* EXCERPT TO READ *
"""

Friday, May 13, 2011

Randy Newman on The River: From The Kingfish to "Treme"

News and video about the  flooding of the Mighty Mississip sent me to the vault for my favorite Randy Newman songs and I came away with several thoughts:  How prescient he was back in the early 1970s; how many of his themes still resonate today.

It begins with "Louisiana 1927" (the year of the record flood that prompted fifty years of levee building).

What has happened down here is the winds have changed
Clouds roll in from the north and it starts to rain
Rained real hard and for a real long time
Six feet of water in the streets of Evangeline. 

No one blamed Global Warming then but that was about the time, Henry Ford was putting a car in every garage.
How about this from "Kingfish:"

Who took on the Standard Oil men
And whipped their ass
Just like he promised to do?

Does that remind you of any recent Congressional hearings?

"""

* DATASET EXTRACT *
"""

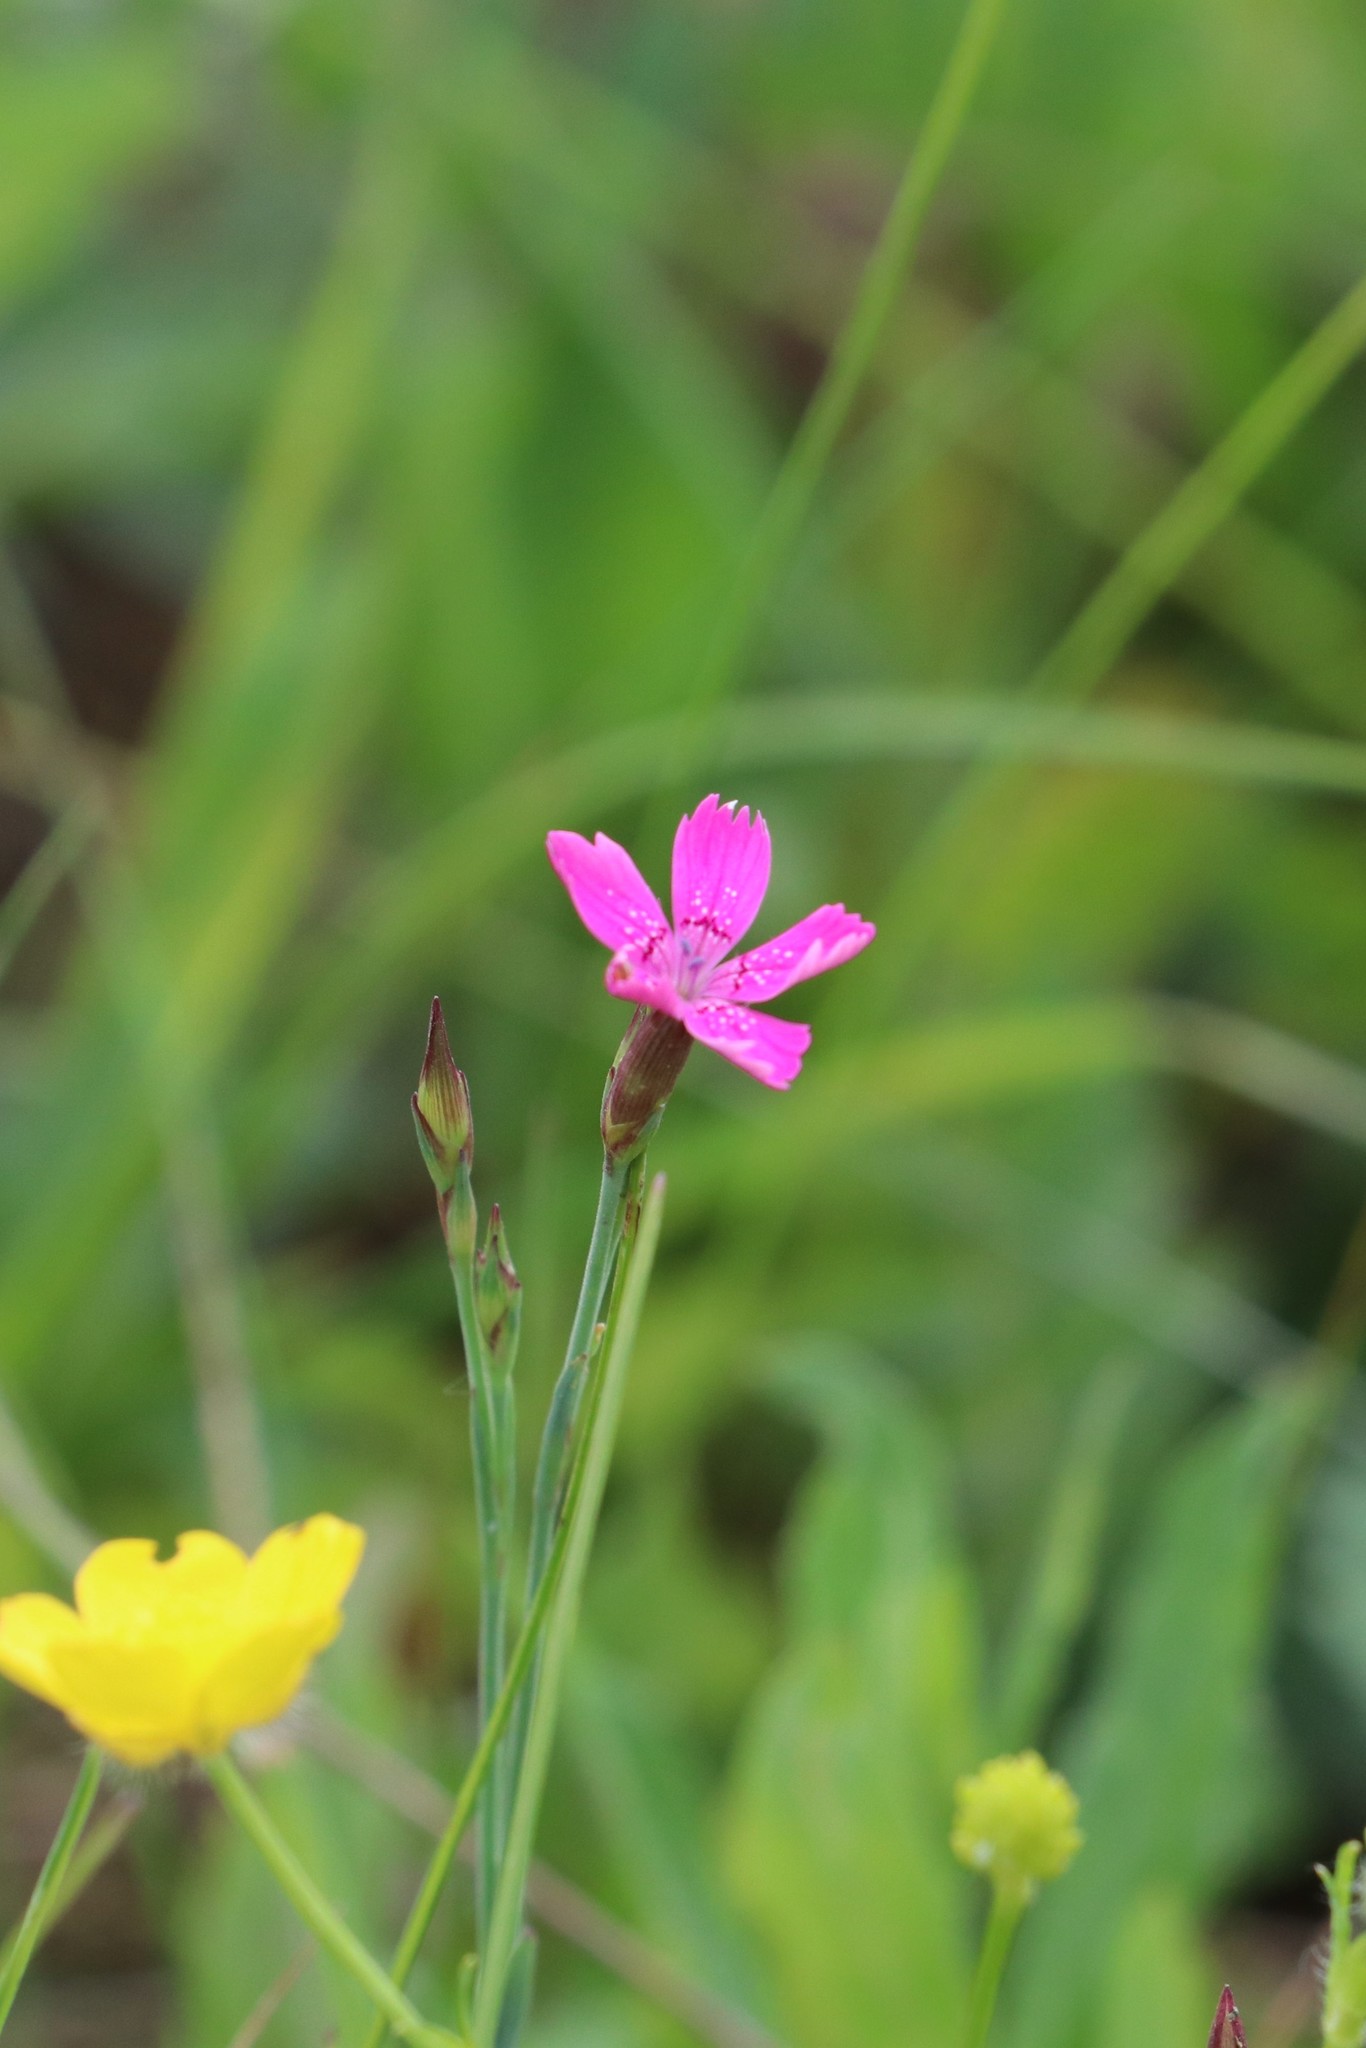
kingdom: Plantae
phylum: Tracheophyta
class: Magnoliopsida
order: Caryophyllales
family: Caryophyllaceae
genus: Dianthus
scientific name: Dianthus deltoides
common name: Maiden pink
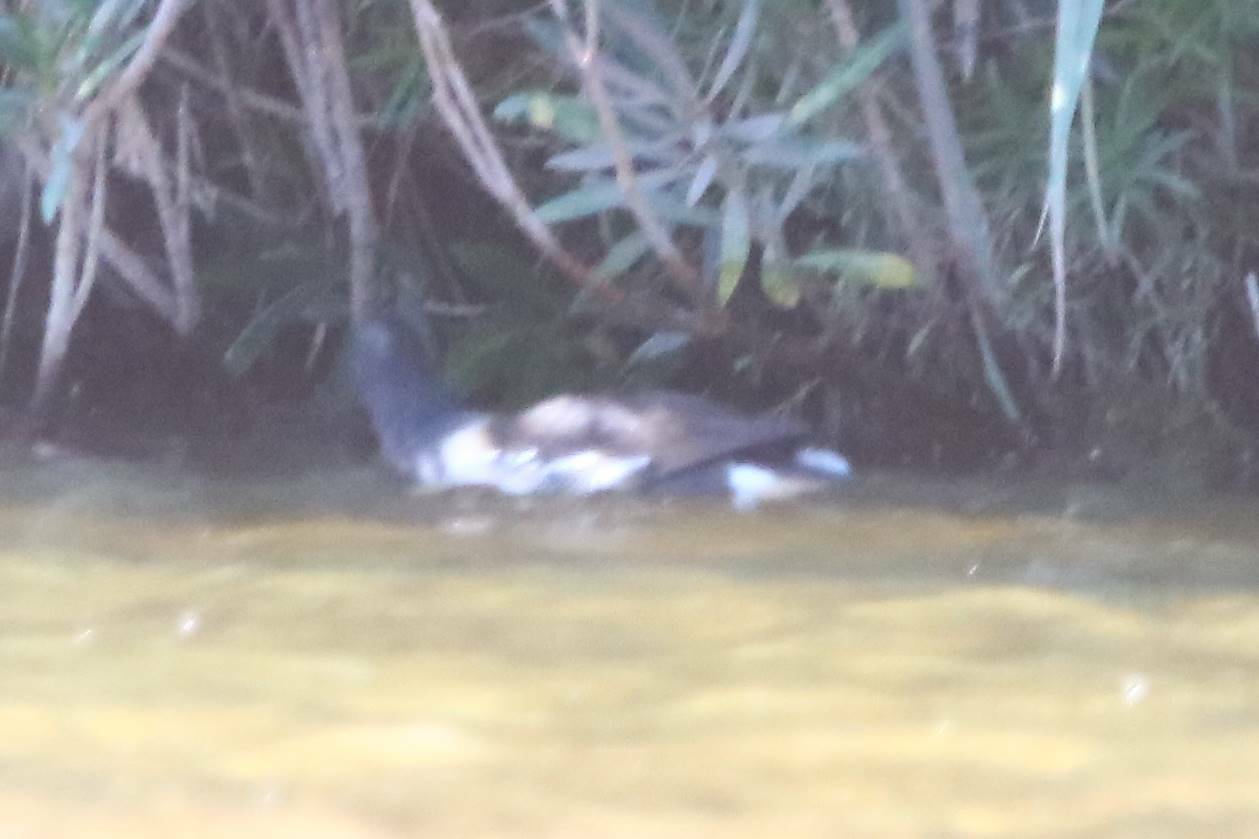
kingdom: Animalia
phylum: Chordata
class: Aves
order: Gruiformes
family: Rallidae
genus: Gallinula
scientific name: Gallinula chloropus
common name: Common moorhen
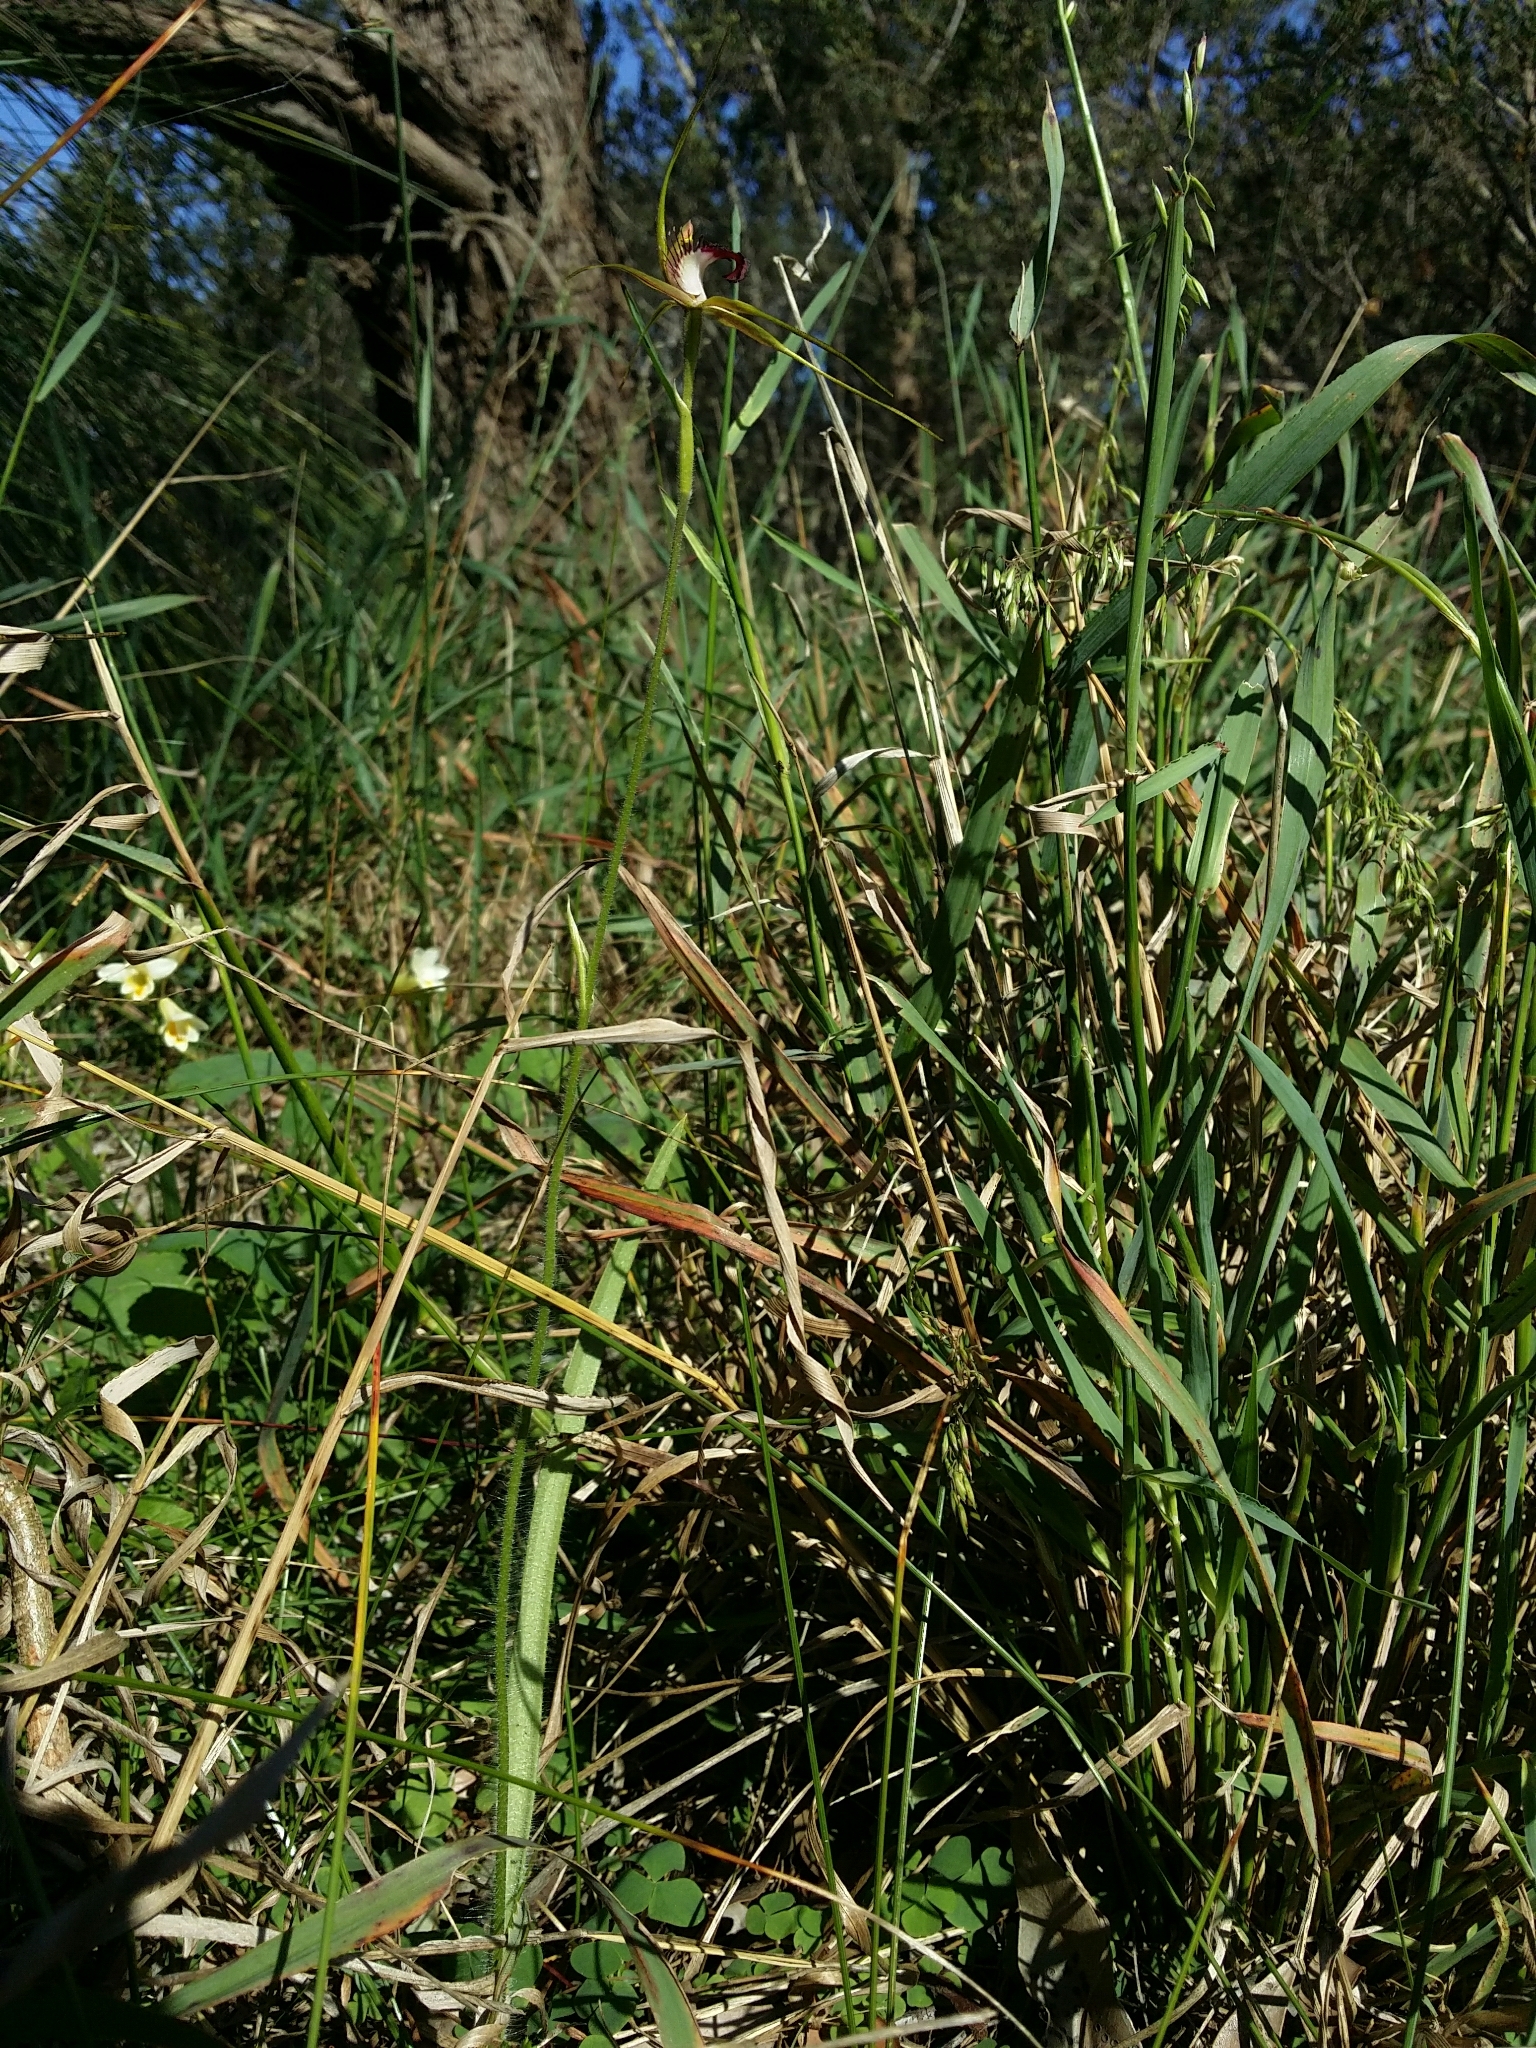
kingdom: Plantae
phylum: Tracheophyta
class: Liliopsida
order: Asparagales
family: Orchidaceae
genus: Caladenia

"""

* WORK TO COMPLETE *
A. Answer these about the blog post on Randy Newman's songs:
(i) What did the 1927 flood prompt, according to the post?
(ii) In the quoted "Louisiana 1927" lines, how much water was in the streets of Evangeline?
(iii) Whom do the quoted "Kingfish" lines say was taken on?
B. Could you duplicate the Randy Newman post, from "Randy Newman on" to "still resonate today."?
C. Would you go on with the blog post about Randy Newman's songs from where it stops?
You won't need the entries.

* OUTPUTS IN ORDER *
A.
(i) Fifty years of levee building.
(ii) Six feet.
(iii) The Standard Oil men.

B.
Randy Newman on The River: From The Kingfish to "Treme"

News and video about the  flooding of the Mighty Mississip sent me to the vault for my favorite Randy Newman songs and I came away with several thoughts:  How prescient he was back in the early 1970s; how many of his themes still resonate today.

C.
Randy's  biting classic, "Rednecks" begins with seeing Lester Maddox (ax handles for sale at the front door and former Georgia governor) and ends with the rousing chorus:
We' re Rednecks, We're Rednecks
And we don't know our ass from a hole in the ground
We're Rednecks, We're Rednecks
And we're keeping the niggers down.

I'll leave it to your imagination as to which part of the political spectrum would fit that label today. In between this anti-hymn to southerners is Newman's scathing indictment of the plight of the Northern "Negro" who is free to be put in a cage in Harlem, south Chicago, east St. Louis, Hough, Fillmore and Roxbury.

The writers on HBO's Treme gave a nod to this song by referring to the local boys:
(We got) college men from LSU. Went in dumb. Come out dumb too! Well at least they can play football.

The tunes of the seventies about the times of the thirties bear a scary resemblance to the prospects of the twenty-teens.
I know it may sound funny
But people here are running out of money
We just can't make it by ourself
It is cold and the wind is blowing
We need something to keep us going
Mr. President have pity on the working man.

Some liner notes on this album:  Ry Cooder plays electric guitar, Russ Titelman electric bass and Glenn Frey, Don Henley and Bernie Leadon provide background vocals.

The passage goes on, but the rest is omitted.